- _Text_

++++

Still nothing in there says he ASKED for money.  We all agree whatever part he played was wrong but we've yet to see exactly what his actions were.  The FACT is....

-we don't know if he asked for money (from Rogers or MSU or AU or anyone else)
-that he admitted that to NCAA (since we don't know the first statement is true)

So..your "facts" are merely your interpretation of the forrest that you decided to claim as "fact" since thats your position on what happened?

Btw...definition of FACT: verified information about past or present circumstances


----------



## rhbama3 (Dec 3, 2010)

trentb said:


> Yall like my hat?



Nope. 
Congrats on the awesome deer, though!


----------



## Les Miles (Dec 3, 2010)

JUSTIN37HUNT said:


> Still nothing in there says he ASKED for money.  We all agree whatever part he played was wrong but we've yet to see exactly what his actions were.  The FACT is....
> 
> -we don't know if he asked for money (from Rogers or MSU or AU or anyone else)
> -that he admitted that to NCAA (since we don't know the first statement is true)



"According to facts of the case agreed upon by Auburn University and the NCAA enforcement staff, the student-athlete’s father and an owner of a scouting service worked together to actively market the student-athlete as a part of a pay-for-play scenario in return for Newton’s commitment to attend college and play football."

Well he certainly wasn't expecting to be paid with tiddlywinks. 

Pay-for-play usually involves money. The NCAA and Auburn agreed Cecil was involved with the situation. 

If you can't see it then you just don't want to see it.


----------



## gin house (Dec 3, 2010)

trentb said:


> Yall like my hat?



 i like the deer.  hey that hat is an awesome idea, i always carry a roll of tp in my truck while huntin,  i might have to get one,  wait...........is it a pay for wipe??????


----------



## fairhopebama (Dec 3, 2010)

gin house said:


> i like the deer.  hey that hat is an awesome idea, i always carry a roll of tp in my truck while huntin,  i might have to get one,  wait...........is it a pay for wipe??????



ouch, that will leave a mark...


----------



## lbzdually (Dec 3, 2010)

Let's call the MSU people who turned this the informants.  The informants said Cecil newton wanted money for his son to come play at Auburn.  This turned out to be true.  Informants also said that Cam Newton told them- paraphrased 'I wanted to come to MSU, but the money was too much.'  

Now the informants told the truth about Cecil, so we should assume they were telling the truth about Cam right?  So how does Cam saying 'the money was too much'  indicate he knew nothing of the scheme, or even to go further that money actually changed hands from someone at Auburn to Cecil Newton?   It's going to come out that what the informants said was true, I feel, and then Auburn will get hammered by the NCAA.


----------



## Bow Only (Dec 3, 2010)

Les Miles said:


> FACT: Cecil Newton has already admitted to asking for money.
> 
> FACT: He admitted that to the NCAA and the press reported it as well.
> 
> ...



Are you foolish enough to think he solicited money from Auburn, Tennesse, and Oklahoma and no one has any evidence to prove it?  He admitted he talked about money with Rogers, that is an infraction.  It was a MSU issue.  No one is doubting that.  Face it Les, you want there to be be more to it but it just isn't there.  It's over.  Wright's campaign didn't work.  You know who Jody Wright is don't you?  You know why he is the key figure in this don't you?  I'm sure as heck not going to tell you.

++++

- _Source information_
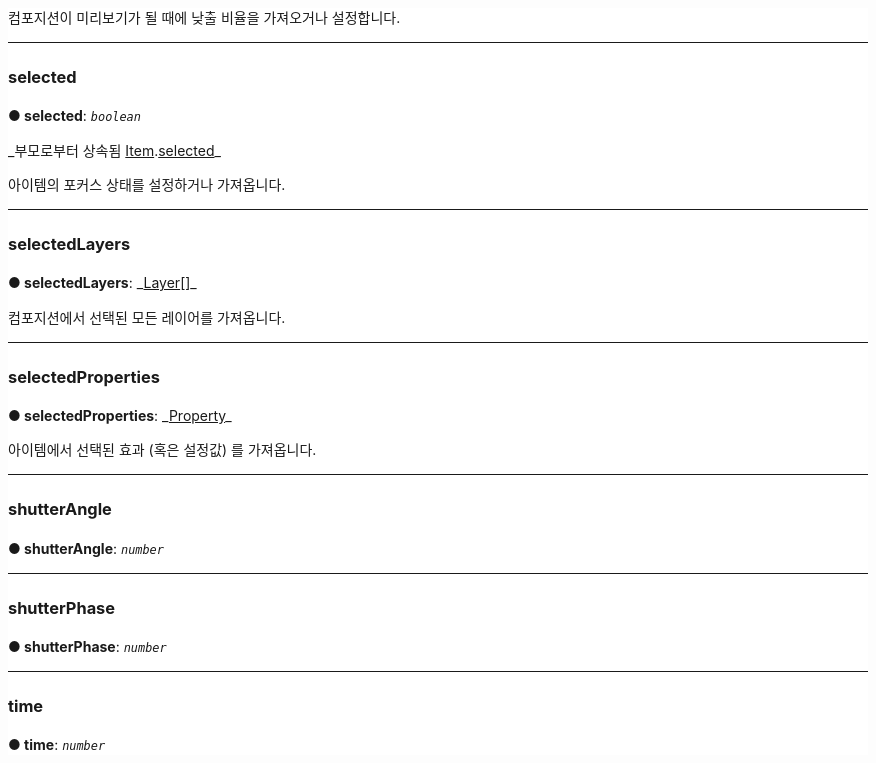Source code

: 컴포지션이 미리보기가 될 때에 낮출 비율을 가져오거나 설정합니다.

---

<a id="selected"></a>

### selected

**● selected**: _`boolean`_

\_부모로부터 상속됨 [Item](/javascript-api/api/item/item-class.md).[selected](/javascript-api/api/item/item-class.md#selected)\_

아이템의 포커스 상태를 설정하거나 가져옵니다.

---

<a id="selectedlayers"></a>

### selectedLayers

**● selectedLayers**: \_[Layer](/javascript-api/api/layer/layer-class.md)[]\_

컴포지션에서 선택된 모든 레이어를 가져옵니다.

---

<a id="selectedproperties"></a>

### selectedProperties

**● selectedProperties**: _[Property](\_affectscript_.affectscriptapi.property.md)\_

아이템에서 선택된 효과 (혹은 설정값) 를 가져옵니다.

---

<a id="shutterangle"></a>

### shutterAngle

**● shutterAngle**: _`number`_

---

<a id="shutterphase"></a>

### shutterPhase

**● shutterPhase**: _`number`_

---

<a id="time"></a>

### time

**● time**: _`number`_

++++

- _Directive 1_
Reproduce the API reference listing above line for line, leaving out the picture.
- _Directive 2_
Carry on the forum thread about Cecil Newton and the NCAA from the point where it stops.

- _Answer box 1_
Source code

: 컴포지션이 미리보기가 될 때에 낮출 비율을 가져오거나 설정합니다.

---

<a id="selected"></a>

### selected

**● selected**: _`boolean`_

\_부모로부터 상속됨 [Item](/javascript-api/api/item/item-class.md).[selected](/javascript-api/api/item/item-class.md#selected)\_

아이템의 포커스 상태를 설정하거나 가져옵니다.

---

<a id="selectedlayers"></a>

### selectedLayers

**● selectedLayers**: \_[Layer](/javascript-api/api/layer/layer-class.md)[]\_

컴포지션에서 선택된 모든 레이어를 가져옵니다.

---

<a id="selectedproperties"></a>

### selectedProperties

**● selectedProperties**: _[Property](\_affectscript_.affectscriptapi.property.md)\_

아이템에서 선택된 효과 (혹은 설정값) 를 가져옵니다.

---

<a id="shutterangle"></a>

### shutterAngle

**● shutterAngle**: _`number`_

---

<a id="shutterphase"></a>

### shutterPhase

**● shutterPhase**: _`number`_

---

<a id="time"></a>

### time

**● time**: _`number`_

- _Answer box 2_
----------



## lbzdually (Dec 3, 2010)

Bow Only said:


> Are you foolish enough to think he solicited money from Auburn, Tennesse, and Oklahoma and no one has any evidence to prove it?  He admitted he talked about money with Rogers, that is an infraction.  It was a MSU issue.  No one is doubting that.  Face it Les, you want there to be be more to it but it just isn't there.  It's over.  Wright's campaign didn't work.  You know who Jody Wright is don't you?  You know why he is the key figure in this don't you?  I'm sure as heck not going to tell you.



Do you think if any of those schools talked money at all, they would come forward?  They will all keep their mouth shut if they are smart.   Why did the informant say Cam said 'the money was too much' and what reason did they have to make up that part when the other stuff was true?


----------



## gin house (Dec 3, 2010)

LanierSpots said:


> If you pay attention, you and the other cocks here are the only ones talking trash and calling for a win this weekend.
> 
> Do cocks eat crow?



  you might want to pay attention lanier, ive seen as much dishin as i am, its all in fun.   if we lose we lose, were not #1 so i dont know how bad that crow will taste, we made it to atl and won the east, good wins this year and 9-3 right now. its been an awesome year win or lose.   na, the cocks dont eat crow but they gonna eat some of that auburn kitty kitty tomorrow.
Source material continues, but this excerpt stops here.